Zum Lesen:

Zweitens trinkt er auch deutlich weniger. Sieht man von einem finalen Rumbesäufnis im sentimentalen Freundeskreis nach der Lösung des Falles ab. Drittens, und das ist letztlich ausschlaggebend, kämpft der angehende Schriftsteller Mario Conde mit einer literarischen Überfigur: Papa Hemingway, wie ihn ältere Kubaner angeblich heute noch liebevoll nennen. Auch wenn dieser Papa, und das macht dem Detektiv beim Fortgang der Ermittlungen ebenfalls schwer zu schaffen, privat oft ein arrogantes Ekelpaket und in seinen letzten Jahren, um die es hier ja geht, ein unerträgliches Neurosenbündel gewesen sein mag.

Aufgaben:
a. Ändere im Text über Mario Conde das Stück von „Zweitens trinkt er“ bis „gewesen sein mag.“, indem du „Detektiv“ durch „Kommissar“ ersetzt, und schreib es neu auf.
b. Gib jede Zeile zurück, in der das Wort „Among“ steht.
Die Zeilen haben mit dem Text über Mario Conde nichts zu tun.

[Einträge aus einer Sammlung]

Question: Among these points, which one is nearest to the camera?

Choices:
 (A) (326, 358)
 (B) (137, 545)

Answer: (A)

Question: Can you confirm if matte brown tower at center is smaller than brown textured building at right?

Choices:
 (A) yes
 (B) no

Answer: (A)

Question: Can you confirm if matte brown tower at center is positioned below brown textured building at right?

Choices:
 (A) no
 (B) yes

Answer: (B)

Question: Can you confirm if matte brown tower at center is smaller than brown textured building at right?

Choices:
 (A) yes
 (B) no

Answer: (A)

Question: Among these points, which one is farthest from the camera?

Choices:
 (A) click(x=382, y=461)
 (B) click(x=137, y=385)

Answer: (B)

Lösungen:
a.
Zweitens trinkt er auch deutlich weniger. Sieht man von einem finalen Rumbesäufnis im sentimentalen Freundeskreis nach der Lösung des Falles ab. Drittens, und das ist letztlich ausschlaggebend, kämpft der angehende Schriftsteller Mario Conde mit einer literarischen Überfigur: Papa Hemingway, wie ihn ältere Kubaner angeblich heute noch liebevoll nennen. Auch wenn dieser Papa, und das macht dem Kommissar beim Fortgang der Ermittlungen ebenfalls schwer zu schaffen, privat oft ein arrogantes Ekelpaket und in seinen letzten Jahren, um die es hier ja geht, ein unerträgliches Neurosenbündel gewesen sein mag.

b.
Question: Among these points, which one is nearest to the camera?
Question: Among these points, which one is farthest from the camera?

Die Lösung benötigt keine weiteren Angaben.